Earnings Overview#

Bumrungrad Hospital Public Company Limited has released its earnings report for the first quarter of 2026, showing a slight improvement in both earnings per share (EPS) and revenue. The hospital achieved an EPS of $2.06, surpassing the expected $2.04, while revenue reached $6.2 billion, exceeding the forecast of $5.98 billion. However, despite these positive results, the stock price fell by 2.86% in pre-market trading, closing at $170, down from $175.

Key Highlights#

  • Earnings Per Share (EPS): $2.06, slightly above the forecast.
  • Revenue: $6.2 billion, up 1.4% year-over-year.
  • EBITDA: Increased by 5% year-over-year, indicating strong operational performance.
  • Non-Thai Patient Revenue: Grew by 4.2% year-over-year, contributing significantly to overall revenue.
  • Thai Patient Revenue: Declined by 3.6%, raising concerns among investors.

Company Performance#

Bumrungrad Hospital has shown solid earnings growth, with an EBITDA margin of around 40%. The company’s current ratio stands at 2.43, indicating strong liquidity to meet short-term obligations.

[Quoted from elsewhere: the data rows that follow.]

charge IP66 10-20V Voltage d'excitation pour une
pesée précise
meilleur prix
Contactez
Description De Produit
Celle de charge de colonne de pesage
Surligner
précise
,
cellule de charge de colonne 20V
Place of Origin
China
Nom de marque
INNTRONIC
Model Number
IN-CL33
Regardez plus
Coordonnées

The growth in revenue was primarily driven by an increase in non-Thai patient revenue, while the decline in Thai patient revenue is a point of concern. The hospital's balance sheet is strong, with more cash than debt, positioning it well for future expansion.

Market Reaction#

Despite beating earnings expectations, Bumrungrad’s stock price dropped by 2.86%. This decline may be attributed to investor worries over the decrease in Thai patient revenue and an increase in accounts receivable days, which rose to 71.7 days. Analysts suggest that the stock might be overvalued compared to its fair value estimate, contributing to the post-earnings selloff.

Future Outlook#

Looking ahead, Bumrungrad has not announced any further price increases for 2026, following a 4% hike at the start of the year to manage wage and cost inflation. The company is focused on expanding its services, including the development of the Bumrungrad Outpatient Oncology Institute and enhancing robotic surgeries. Executives emphasized the growth in non-Thai patient revenue and ongoing cost-saving measures.